Moreover, Plaintiff admits "[he] did not inform any management employee with the County of Sacramento," "supervisor, nor any defendant, that he was testifying before the [G]rand [J]ury." (Id. ¶¶ 41, 50.) "Plaintiff further admits that he has no basis for his allegations that the content of his testimony before the Grand Jury was somehow told or leaked to any defendants." (Id. ¶¶ 42; 55.) "Plaintiff does not have any information that any named defendant knows what he testified to before the Grand Jury," other than what he says about McDowell being aware of some issues. (Id. ¶ 61.) Plaintiff also concedes that his "only basis for asserting that any of the defendants intimidated and coerced witnesses from testifying before the grand jury is by virtue of their positions in the County." (Id. ¶ 60.) "Plaintiff admits that although he believes all the defendants were involved in the decision to demote him, he doesn't 'really have any proof of that.'" (Id. ¶ 58.)

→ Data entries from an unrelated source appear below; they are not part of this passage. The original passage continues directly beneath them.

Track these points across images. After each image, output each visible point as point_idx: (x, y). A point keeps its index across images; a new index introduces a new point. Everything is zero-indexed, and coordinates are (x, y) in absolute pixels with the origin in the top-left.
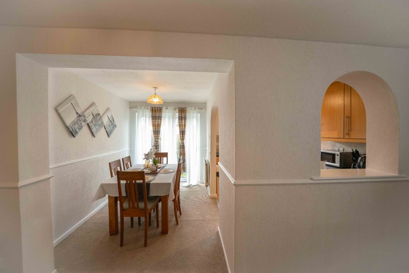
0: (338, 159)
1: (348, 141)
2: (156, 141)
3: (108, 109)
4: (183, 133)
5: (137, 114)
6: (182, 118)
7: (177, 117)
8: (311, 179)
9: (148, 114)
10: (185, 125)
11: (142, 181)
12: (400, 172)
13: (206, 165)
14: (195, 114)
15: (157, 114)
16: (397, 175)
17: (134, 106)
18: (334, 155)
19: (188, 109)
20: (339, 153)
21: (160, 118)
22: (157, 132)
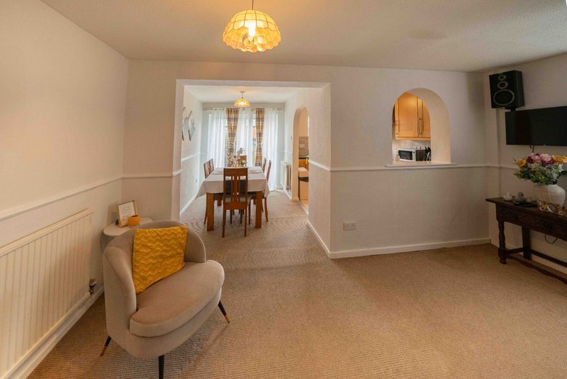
0: (414, 155)
1: (423, 139)
2: (231, 144)
3: (191, 112)
4: (260, 135)
5: (210, 115)
6: (260, 119)
7: (255, 117)
8: (386, 166)
9: (224, 114)
10: (262, 126)
11: (245, 177)
12: (452, 160)
13: (288, 167)
14: (273, 115)
15: (233, 116)
16: (449, 163)
17: (207, 107)
18: (411, 153)
19: (266, 110)
20: (415, 151)
21: (236, 119)
22: (232, 135)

Since Plaintiff has failed to introduce any evidence that his protected speech was a substantial motivating factor in any adverse employment action he allegedly experienced, Defendant County's motion for summary judgment is granted on Plaintiff's First Amendment retaliation claim. See Nelson v. Pima Community College, 83 F.3d 1075, 1080 (9th Cir. 1996) (affirming an order of a summary judgment for the defendant on a wrongful retaliation claim where the plaintiff submitted evidence that she had engaged in protected speech and that she was subsequently told not to come back to work but did not introduce any evidence of a link between the two events); Thomas v. Douglas, 877 F.2d 1428, 1433-34 (9th Cir. 1989) (affirming an order of a summary judgment for the defendant on a wrongful retaliation claim because the claimant failed to offer evidence that his protected speech was a substantial motivating factor in his employer's refusal of his request for a transfer).

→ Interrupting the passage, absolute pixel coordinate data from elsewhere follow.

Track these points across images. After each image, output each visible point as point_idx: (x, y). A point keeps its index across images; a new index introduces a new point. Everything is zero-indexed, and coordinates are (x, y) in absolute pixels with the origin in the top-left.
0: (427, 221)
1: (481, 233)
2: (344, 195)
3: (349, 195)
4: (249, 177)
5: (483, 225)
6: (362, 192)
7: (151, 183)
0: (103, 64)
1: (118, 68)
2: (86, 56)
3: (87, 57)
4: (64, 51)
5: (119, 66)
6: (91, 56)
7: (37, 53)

Further, Plaintiff's claim against Defendants Creson, Pedretti, Floyd, and the County for conspiracy to violate Plaintiff's civil rights and Plaintiff's claim against all Defendants for neglect to prevent violation of Plaintiff's civil rights fail, since Plaintiff's First Amendment retaliation claim upon which these claims depend, fails. Therefore, Defendants are also granted summary judgment on Plaintiff's second and third claims.

Defendants Creson, Pedretti, Floyd, and the County also seek summary judgment on Plaintiff's California Labor Code claim, arguing that Plaintiff cannot prove all the elements of this claim. (Mot. 18:18-20:15.) Plaintiff alleges that Defendants Creson, Pedretti, Floyd, and the County violated California Labor Code section 1102.5 ("Section 1102.5") by terminating Plaintiff in retaliation for "[P]laintiff's reporting of illegal and corrupt activities within the [County's] Municipal Services Agency." (Compl. ¶¶ 43-47.)

To establish a prima facie case for retaliation under Section 1102.5, an employee must show (1) that he engaged in protected activity, (2) that he was thereafter subjected to an adverse employment action that there was a causal link between the protected activity and the by his employer, and (3) adverse employment action.

Love v. Motion. Indus., 309 F.Supp. 2d 1128, 1134 (N.D. Cal. 2004)(emphasis added) (citing Morgan v. Regents of University of California, 88 Cal.App.4th 52, 69 (2000)). Since Plaintiff has failed to controvert Defendants' evidence showing that no causal link exists between Plaintiff's protected speech and Plaintiff's termination, Defendants Creson, Pedretti, Floyd, and the County's motion for summary judgment on Plaintiff's California Labor Code claim is granted.

IV. CONCLUSION

For the stated reasons, Defendants' summary judgment motion is granted. Judgment shall be entered for Defendants, and this action shall be closed.